### Source document
++++++++++

Alright folks, we’re back for round two. It’s time to once again dive headfirst into the league of legally permissible gladiatorial combat that is the NFL. But have no fear loyal readers (and by loyal readers, I mean my mom. Hi mom!), we have gotten through the hell that is analyzing the good teams. We have choked down our metaphorical vegetables. Now we get to look at the dumpster fires of the league, the teams that are going nowhere fast and should feel bad about it. This week, we get to make fun of the five worst teams in the league and relish every moment of it. Now, without further ado, let us begin.
5. Miami Dolphins
If a month ago someone told me that this iteration of the Miami Dolphins would only be the fifth worst team in the league, I would’ve laughed them out of the room. Without any doubt, this is a team that is actively trying to lose. The product they had been presenting every sunday could barely have been called football. There were discussions of whether or not this team could beat the college program the Alabama Crimson Tide, and there were legitimate points being made against a Miami victory if that game had ever taken place. But then … to the horror of Dolphins fans worldwide, their team started winning. They rattled off two successive wins, the first against the admittedly horrible Jets, but the week after that they shockingly topped the Indianapolis Colts, a team that many thought were legitimate contenders in the AFC. This was all wrong. This wasn’t part of the plan. This team had literally the past 9 months selling off all of their bet pieces, only for it to backfire. I am so sorry, Dolphins fans. The first overall pick is gone. Unless his most recent injury destroys his draft stock, dreams of getting Alabama QB Tua Tungaviloa are all but dead. The football gods are cruel, heartless bastards.
4. New York Jets
Why anyone ever has any faith in this team to do well is beyond me. For God’s sake, they’re the Jets. I’m pretty sure that there’s a clause in every Jets contract that explicitly requires underperforming and disappointing the greater fans across the greater New York area. This team made such flashy moves over the offseason, signing the likes of CJ Mosely and Le’veon Bell. These signings along with a Sam Darnold with a year of experience was supposed to propel them into contention. But then because Jets they fired the GM who handed out those contracts right after he had done their whole draft and everything went to crap. Then because this team is apparently run by a gaggle of squirrels in suits, they tried to pawn off their best players for pennies on the dollar, even going as far as to promise to not trade them and then immediately turn around and shop them as was the case with star safety Jamal Adams. I pity Jets fans, but I have no sympathy left for the organization. They will forever be the butt fumble of the NFL, but hey at least you aren’t the worst team in NYC.

++++++++++

### Dataset excerpt
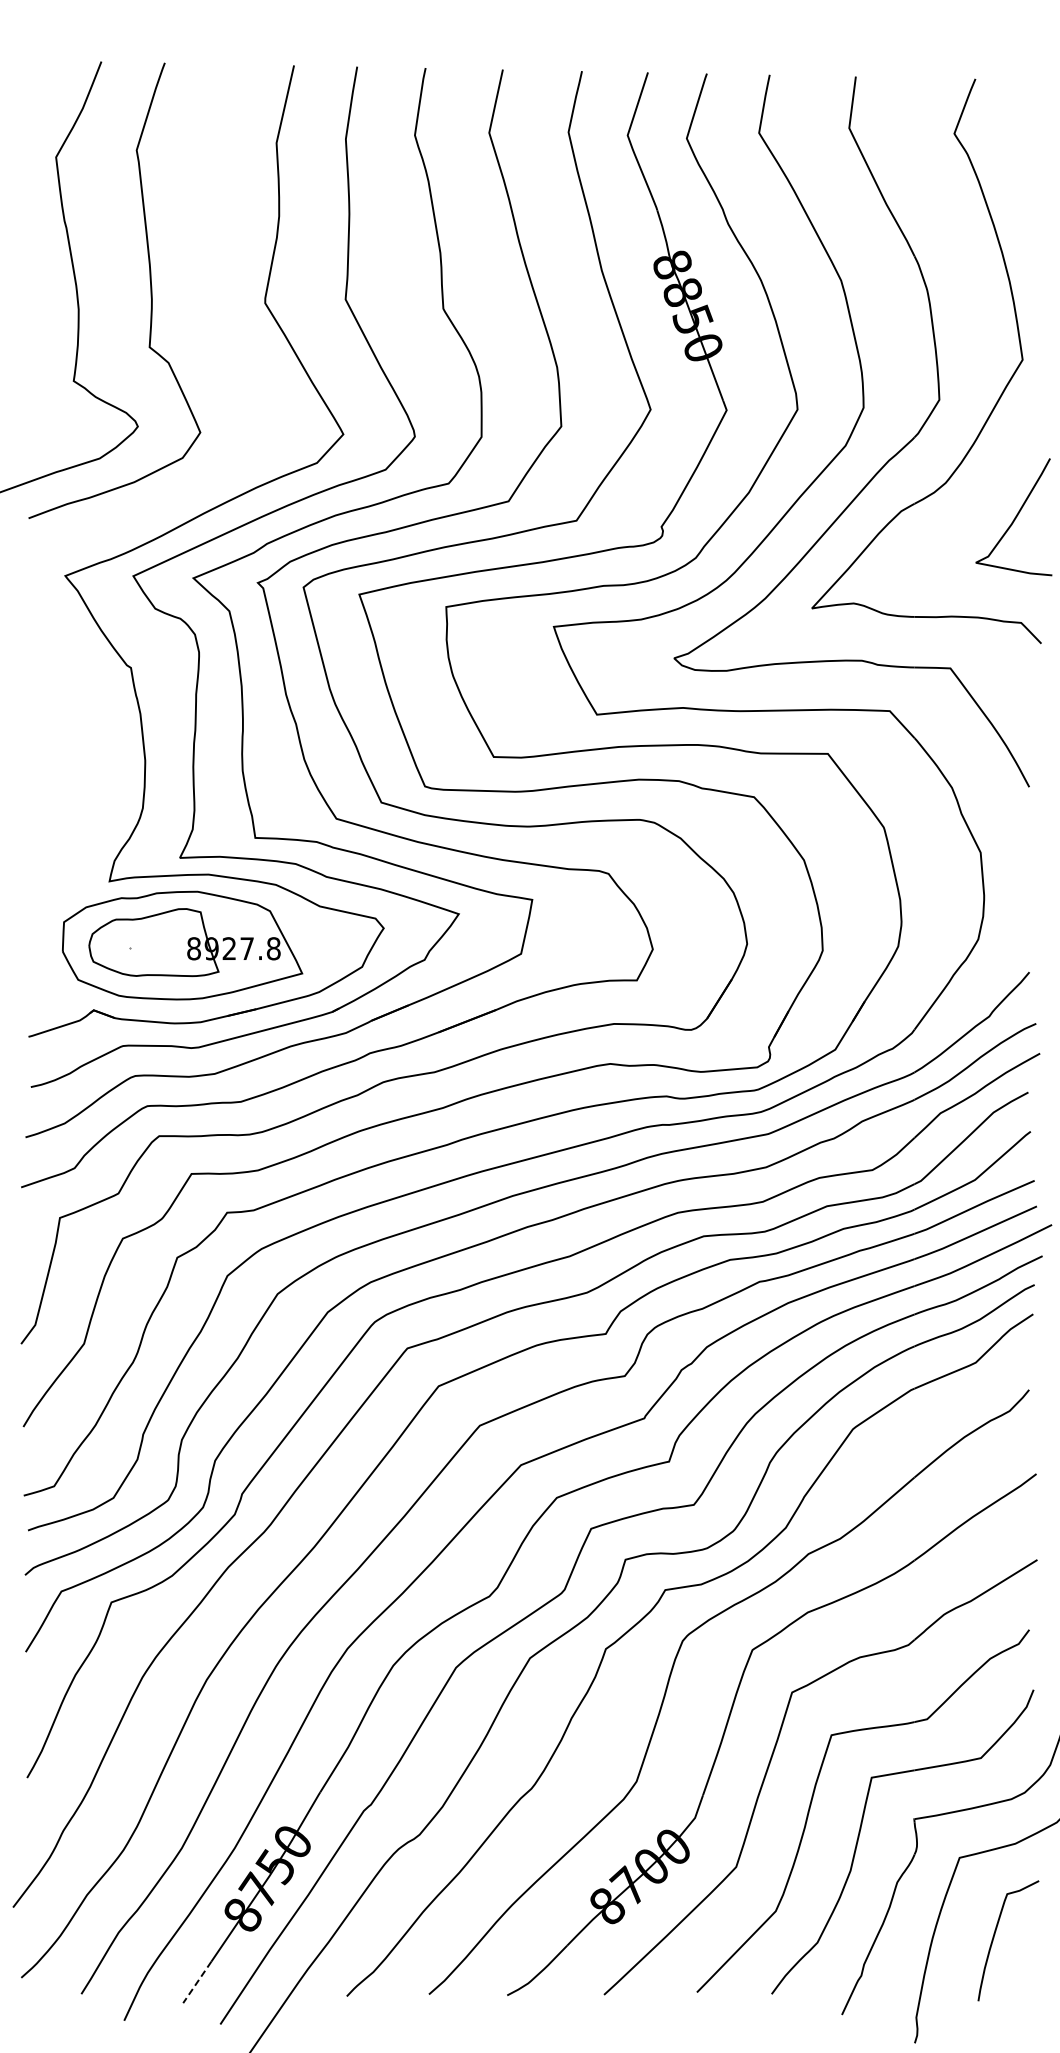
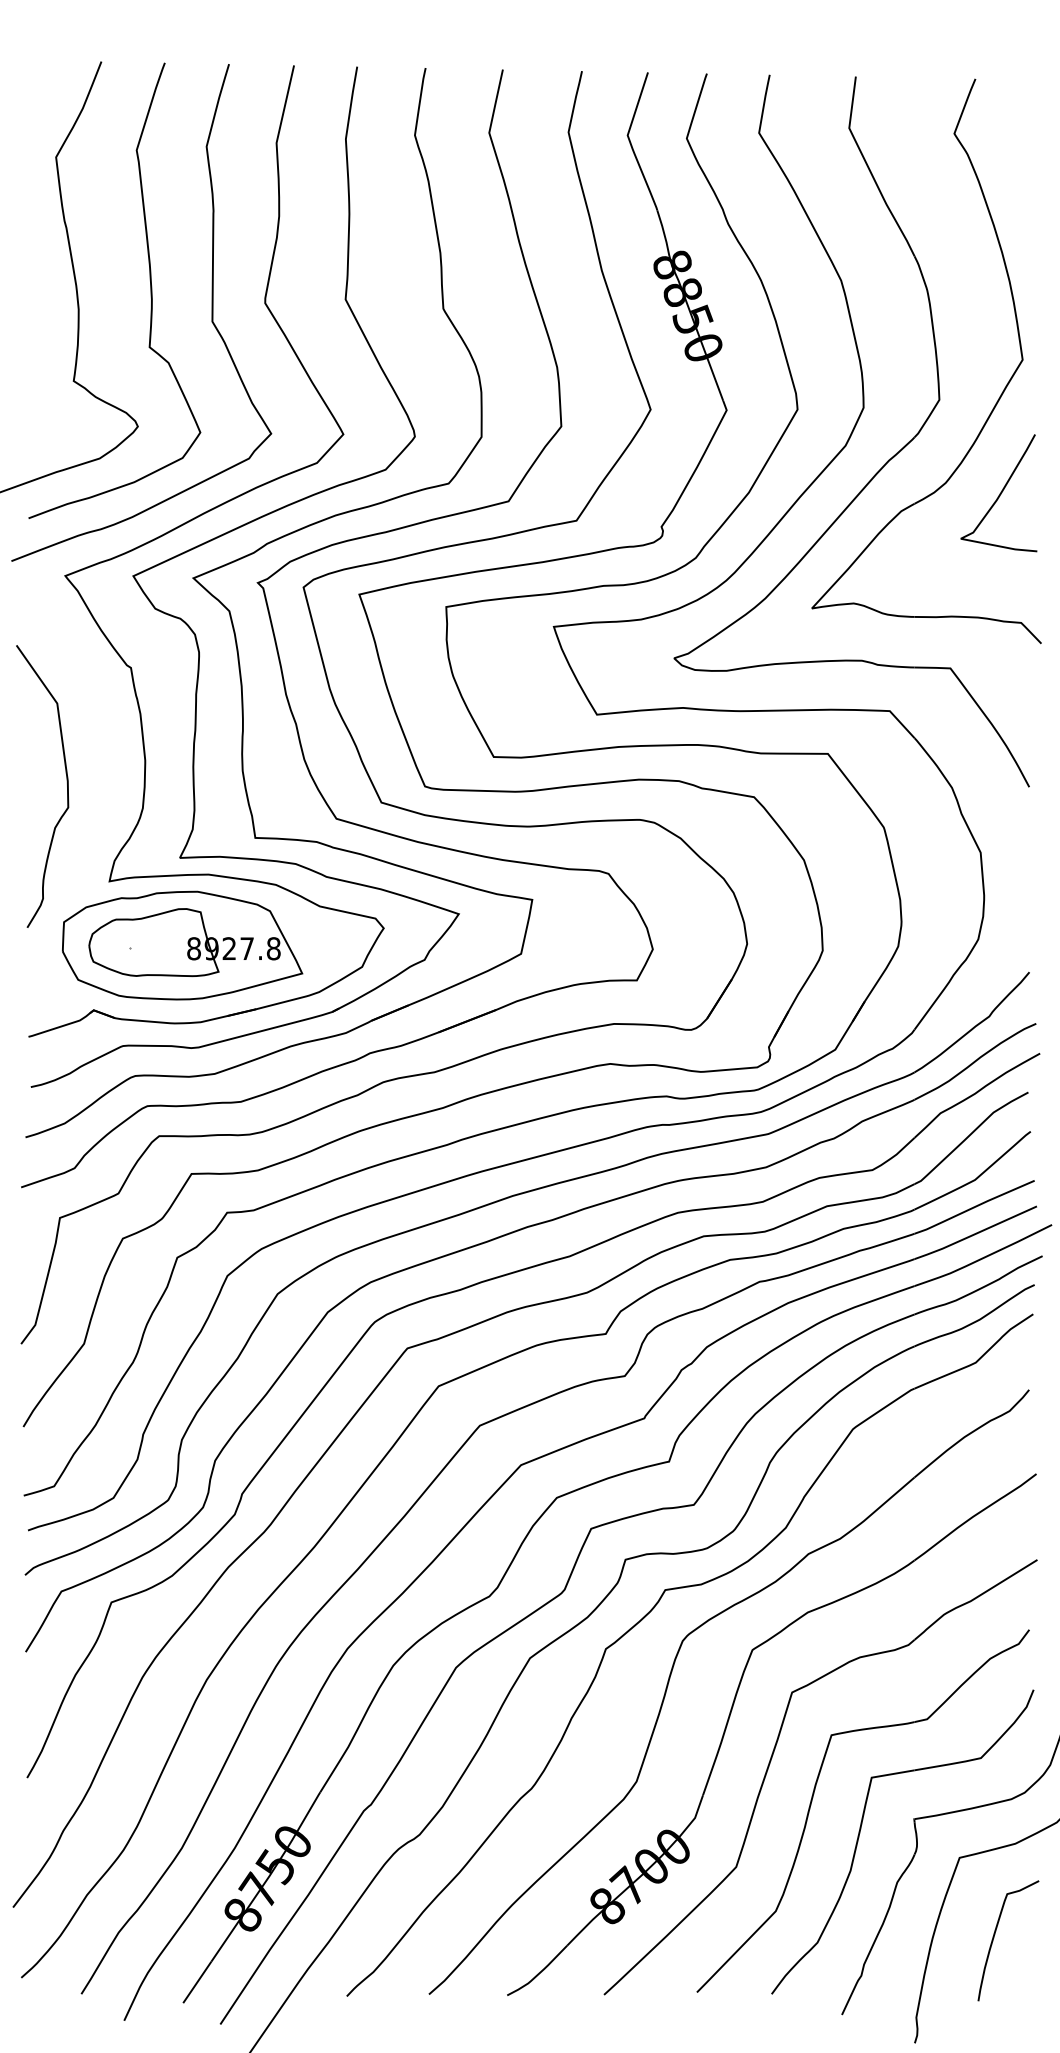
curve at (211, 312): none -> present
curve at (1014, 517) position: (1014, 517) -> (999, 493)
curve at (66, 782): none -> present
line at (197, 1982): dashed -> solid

++++++++++

### Brief A
Summarize the NFL column in two sentences.
### Brief B
Using the NFL column, decide whether each statement agrees with it, answering yes or no and quoting the words that settle it: (i) The Dolphins' two straight wins began with a game against the Jets. (ii) The Jets kept the GM who handed out their big offseason contracts. (iii) The writer calls the Jets the worst team in New York City.
### Brief C
Continue the NFL column from the point where it ends.

### Task result A
Opening its look at the five worst teams in the league, the column ranks the Miami Dolphins fifth: a team the writer calls actively trying to lose instead won two straight games, including an upset of the Colts, and likely gave up the first overall pick. It puts the New York Jets fourth, saying flashy offseason signings were undercut when the team fired the GM who made them and then tried to trade top players such as Jamal Adams.

### Task result B
(i) Yes: "They rattled off two successive wins, the first against the admittedly horrible Jets"
(ii) No: "they fired the GM who handed out those contracts right after he had done their whole draft"
(iii) No: "but hey at least you aren’t the worst team in NYC"

### Task result C
3. New York Giants
As a lifelong Giants fan, this is extremely painful to write. I want to focus on this team’s upside, how with a few solid free agent signings and a good draft of two, this team could return to its Superbowl form (which seems oh so very far away now). But if I were to do that, I would only be kidding myself. This team is BAD. And sure, you can blame injuries. Some of the few bright spots on the team such as Saquon Barkely and Sterling Sheppard have been on and off the field this year with injuries, but with everything around them being so putrid I doubt it would make much difference in the long run. I hate to say this so soon after the Mara family cleaned house following the 2017 season with the firing of Ben Macadoo and Jerry Reese, but it might just be that time again. Pat Shurmer and Dave Gettlman have shown an inability to build and manage even a borderline competitive team. With so much young, easily-squandered talent on this team in the likes of Daniel Jones, Dexter Lawrence and Evan Engram (to name only a few), I, as a Giants fan, am not confident in this organizations ability not to ruin it.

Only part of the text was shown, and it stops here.